DATA FOR THIS TASK Start Marker
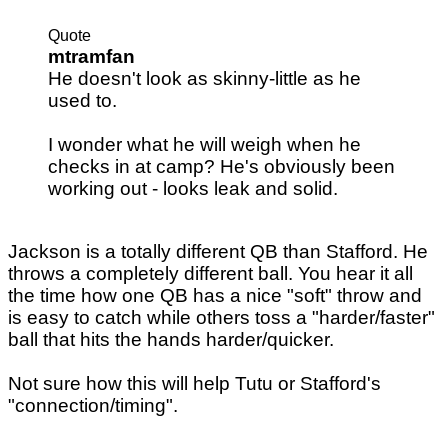
Quote
mtramfan
He doesn't look as skinny-little as he
used to.
I wonder what he will weigh when he
checks in at camp? He's obviously been
working out - looks leak and solid.
Jackson is a totally different QB than Stafford. He
throws a completely different ball. You hear it all
the time how one QB has a nice "soft" throw and
is easy to catch while others toss a "harder/faster"
ball that hits the hands harder/quicker.
Not sure how this will help Tutu or Stafford's
"connection/timing".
DATA FOR THIS TASK End Marker
After removing the pictures, repeat the remaining records exactly.

Quote
mtramfan
He doesn't look as skinny-little as he
used to.
I wonder what he will weigh when he
checks in at camp? He's obviously been
working out - looks leak and solid.
Jackson is a totally different QB than Stafford. He
throws a completely different ball. You hear it all
the time how one QB has a nice "soft" throw and
is easy to catch while others toss a "harder/faster"
ball that hits the hands harder/quicker.
Not sure how this will help Tutu or Stafford's
"connection/timing".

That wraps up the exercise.